• Prompt
Without including any images, set down the records below exactly.
[[ Records for the exercise open ]]
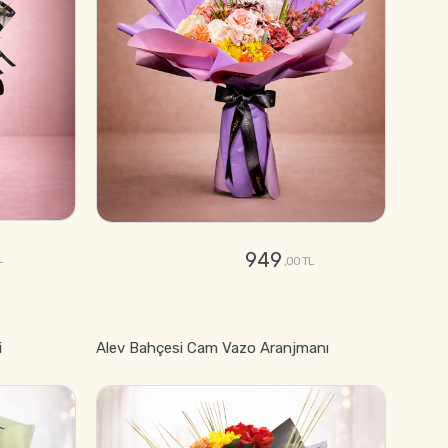
949
L
,00 TL
GÖNDER
i
Alev Bahçesi Cam Vazo Aranjmanı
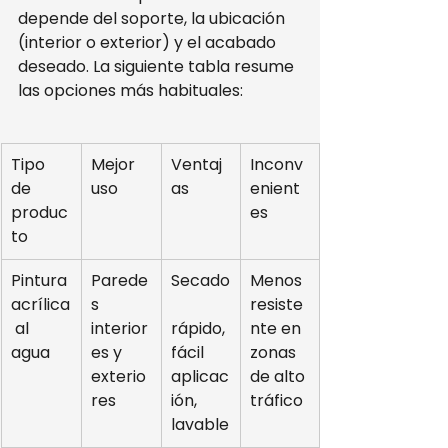
depende del soporte, la ubicación 
(interior o exterior) y el acabado 
deseado. La siguiente tabla resume 
las opciones más habituales:
Tipo 
Mejor 
Ventaj
Inconv
de 
uso
as
enient
produc
es
to
Pintura 
Parede
Secado
Menos 
acrílica
s 
resiste
 al 
interior
rápido, 
nte en 
agua
es y 
fácil 
zonas 
exterio
aplicac
de alto 
res
ión, 
tráfico
lavable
[[ Records for the exercise closed ]]
• Response area
949
L
,00 TL
GÖNDER
i
Alev Bahçesi Cam Vazo Aranjmanı
depende del soporte, la ubicación 
(interior o exterior) y el acabado 
deseado. La siguiente tabla resume 
las opciones más habituales:
Tipo 
Mejor 
Ventaj
Inconv
de 
uso
as
enient
produc
es
to
Pintura 
Parede
Secado
Menos 
acrílica
s 
resiste
 al 
interior
rápido, 
nte en 
agua
es y 
fácil 
zonas 
exterio
aplicac
de alto 
res
ión, 
tráfico
lavable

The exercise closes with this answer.